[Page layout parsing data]
• • •
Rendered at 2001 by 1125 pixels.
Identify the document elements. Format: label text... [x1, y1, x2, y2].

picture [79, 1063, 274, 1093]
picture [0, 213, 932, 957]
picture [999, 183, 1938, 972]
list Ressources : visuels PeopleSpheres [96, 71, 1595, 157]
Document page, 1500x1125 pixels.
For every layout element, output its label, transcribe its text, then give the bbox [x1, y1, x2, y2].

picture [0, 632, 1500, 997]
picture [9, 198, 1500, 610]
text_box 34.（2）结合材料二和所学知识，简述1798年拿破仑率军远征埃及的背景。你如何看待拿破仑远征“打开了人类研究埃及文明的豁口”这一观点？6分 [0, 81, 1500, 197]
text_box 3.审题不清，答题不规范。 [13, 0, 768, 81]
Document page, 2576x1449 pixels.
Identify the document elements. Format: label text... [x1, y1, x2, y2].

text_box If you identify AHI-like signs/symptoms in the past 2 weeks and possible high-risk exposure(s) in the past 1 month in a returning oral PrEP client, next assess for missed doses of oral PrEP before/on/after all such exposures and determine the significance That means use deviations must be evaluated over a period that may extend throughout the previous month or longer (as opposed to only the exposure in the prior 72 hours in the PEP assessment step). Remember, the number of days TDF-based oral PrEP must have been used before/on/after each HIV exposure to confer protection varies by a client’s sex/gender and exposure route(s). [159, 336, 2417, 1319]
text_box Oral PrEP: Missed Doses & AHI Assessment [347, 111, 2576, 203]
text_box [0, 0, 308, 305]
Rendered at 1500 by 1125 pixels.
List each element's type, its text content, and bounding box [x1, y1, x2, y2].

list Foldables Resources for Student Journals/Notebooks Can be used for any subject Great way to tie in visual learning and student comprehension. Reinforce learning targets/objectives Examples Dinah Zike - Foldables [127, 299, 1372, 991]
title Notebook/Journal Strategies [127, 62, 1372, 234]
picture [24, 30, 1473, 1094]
• • •
Copy the entries above exactly, but only from the line holding "Document page, 1500x1125 pixels." through the line holding "Rendered at 1500 by 1125 pixels.", both included.

SOLVED PROBLEM:
Document page, 1500x1125 pixels.
For every layout element, output its label, transcribe its text, then give the bbox [x1, y1, x2, y2].

picture [0, 632, 1500, 997]
picture [9, 198, 1500, 610]
text_box 34.（2）结合材料二和所学知识，简述1798年拿破仑率军远征埃及的背景。你如何看待拿破仑远征“打开了人类研究埃及文明的豁口”这一观点？6分 [0, 81, 1500, 197]
text_box 3.审题不清，答题不规范。 [13, 0, 768, 81]
Document page, 2576x1449 pixels.
Identify the document elements. Format: label text... [x1, y1, x2, y2].

text_box If you identify AHI-like signs/symptoms in the past 2 weeks and possible high-risk exposure(s) in the past 1 month in a returning oral PrEP client, next assess for missed doses of oral PrEP before/on/after all such exposures and determine the significance That means use deviations must be evaluated over a period that may extend throughout the previous month or longer (as opposed to only the exposure in the prior 72 hours in the PEP assessment step). Remember, the number of days TDF-based oral PrEP must have been used before/on/after each HIV exposure to confer protection varies by a client’s sex/gender and exposure route(s). [159, 336, 2417, 1319]
text_box Oral PrEP: Missed Doses & AHI Assessment [347, 111, 2576, 203]
text_box [0, 0, 308, 305]
Rendered at 1500 by 1125 pixels.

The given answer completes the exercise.